Beyer High to unveil STEM Center on Thursday
Just as science is about experimenting and exploring, Beyer High teachers hope students, families and the interested public on Thursday evening will turn out to explore what’s being taught in the school’s new STEM (science, technology, engineering and mathematics) Center.
The school is having a grand-opening celebration for the center, dubbed The STEAM Room to incorporate the “A” for arts that has been added to the education acronym.
Beyer has invited eighth-graders and their families from Sylvan Union district schools to tour the center. “We also hope to get people who are interested in robotics or STEM subjects,” said Beyer math instructor Randi Smith. And, she said, the school would like its own students and their parents to see the new addition to campus. “We’d like to see them take more STEM classes.”
Beyer is the first Modesto City Schools district high school to have a dedicated STEM center, said Smith and science teacher Stuart Kaplan. The space initially was two classrooms, then a resource center, then the Pathways program center for a couple of years, then went unused, Smith said.
Beyer chose to become a STEM school when it launched its robotics program, she said. “And we decided we needed a STEM center.” To prepare the room, the carpeting was pulled up and the concrete floor polished in anticipation of the spills that come with a chemistry class, Smith said. The tables in the room are wheeled and collapsible, allowing plenty of space for robotics work and things such as projectile experiments.

• _Records_
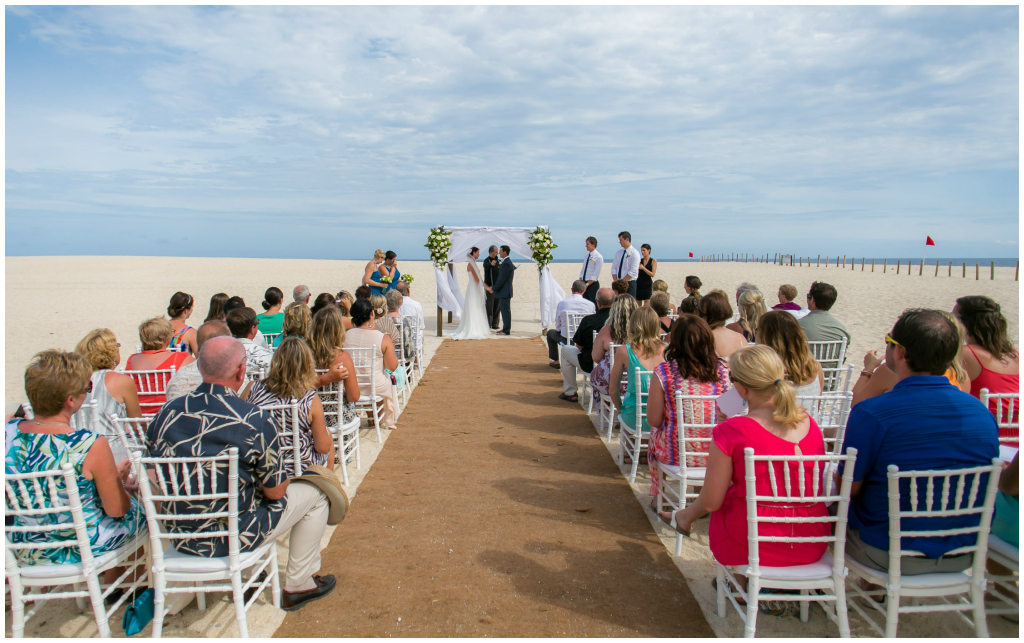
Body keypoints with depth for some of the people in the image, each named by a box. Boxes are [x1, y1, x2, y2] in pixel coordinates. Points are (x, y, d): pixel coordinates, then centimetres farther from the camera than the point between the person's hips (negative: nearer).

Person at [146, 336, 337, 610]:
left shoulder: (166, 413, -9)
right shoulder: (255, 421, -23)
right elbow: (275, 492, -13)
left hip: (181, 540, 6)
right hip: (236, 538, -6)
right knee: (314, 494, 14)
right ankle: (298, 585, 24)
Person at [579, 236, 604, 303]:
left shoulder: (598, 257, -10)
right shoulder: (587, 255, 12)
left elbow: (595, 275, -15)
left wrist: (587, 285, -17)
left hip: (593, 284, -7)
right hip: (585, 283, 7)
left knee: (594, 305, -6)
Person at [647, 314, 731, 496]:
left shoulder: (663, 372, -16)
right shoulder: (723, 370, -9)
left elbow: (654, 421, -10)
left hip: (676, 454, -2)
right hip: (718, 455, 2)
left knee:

---

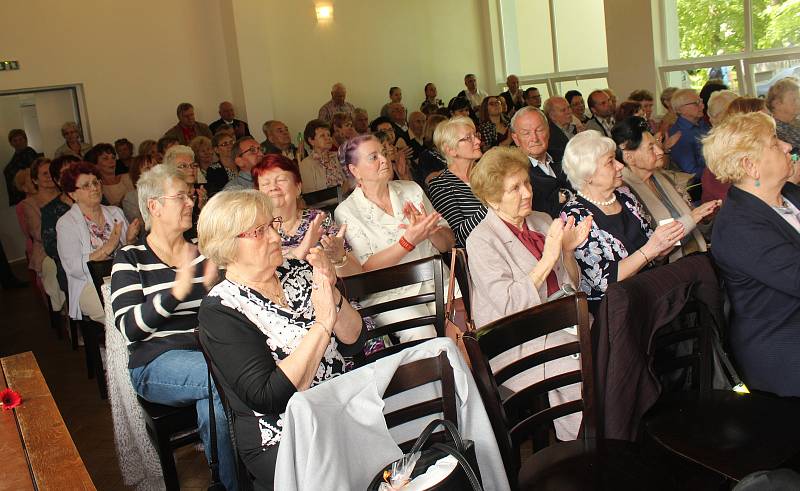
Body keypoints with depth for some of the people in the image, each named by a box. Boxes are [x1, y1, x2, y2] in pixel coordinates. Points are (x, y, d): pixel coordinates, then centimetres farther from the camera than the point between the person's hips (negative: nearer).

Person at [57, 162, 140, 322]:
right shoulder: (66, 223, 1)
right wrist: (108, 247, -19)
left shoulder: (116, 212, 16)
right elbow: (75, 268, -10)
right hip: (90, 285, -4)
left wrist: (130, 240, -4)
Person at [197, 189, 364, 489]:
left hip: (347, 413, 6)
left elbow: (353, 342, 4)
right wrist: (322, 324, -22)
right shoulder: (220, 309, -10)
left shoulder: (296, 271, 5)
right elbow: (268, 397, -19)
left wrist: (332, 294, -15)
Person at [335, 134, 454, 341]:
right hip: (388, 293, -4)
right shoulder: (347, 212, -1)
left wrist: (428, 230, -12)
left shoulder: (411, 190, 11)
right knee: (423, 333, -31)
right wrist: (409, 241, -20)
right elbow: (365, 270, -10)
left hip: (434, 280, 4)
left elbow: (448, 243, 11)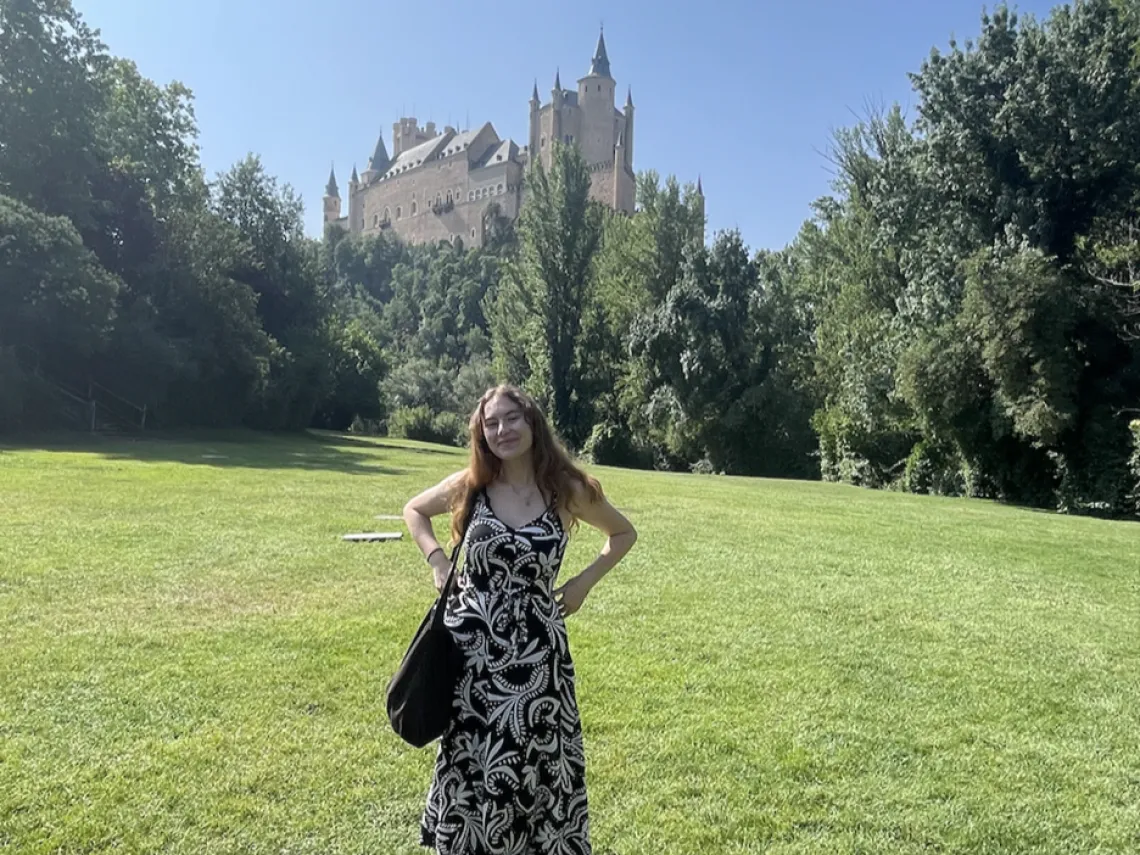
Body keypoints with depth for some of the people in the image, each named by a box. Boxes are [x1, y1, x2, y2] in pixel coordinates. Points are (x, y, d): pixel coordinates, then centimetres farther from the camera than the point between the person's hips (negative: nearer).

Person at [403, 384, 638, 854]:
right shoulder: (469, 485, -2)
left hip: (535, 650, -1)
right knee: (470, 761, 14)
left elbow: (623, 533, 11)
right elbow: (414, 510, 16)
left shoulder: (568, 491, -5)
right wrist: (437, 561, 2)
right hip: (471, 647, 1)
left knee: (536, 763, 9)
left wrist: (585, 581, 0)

• _Your tasks_
(A) In the Beyer High STEM Center article, why was the carpeting pulled up and the concrete floor polished? Answer in one to three sentences.
(B) Carry on the Beyer High STEM Center article from its last sentence.
The material can be left aside.

• _Numbered answers_
(A) The carpeting was removed and the concrete floor polished to prepare for the spills that come with a chemistry class.

(B)
The school has two student robotics groups: those who compete in the First Technical Challenge (FTC) and the First Robotics Competition (FRC). FTC is more of a club and does Lego-type robotics competitions, Smith said, while the FRC demands that students build their robots from parts they machine themselves.
Robotics students will be showing their creations at Thursday’s grand opening. Other students will be giving demonstrations and doing lab exercises using the center’s new equipment.
Much of that equipment is a variety of probes that plug into hand-held computers. One probe measures carbon dioxide output of substances, Kaplan said. Colorimeters help determine the composition of substances by measuring the absorbency of particular wavelengths of light. Motion sensors help students conduct experiments testing speed, distance and other factors.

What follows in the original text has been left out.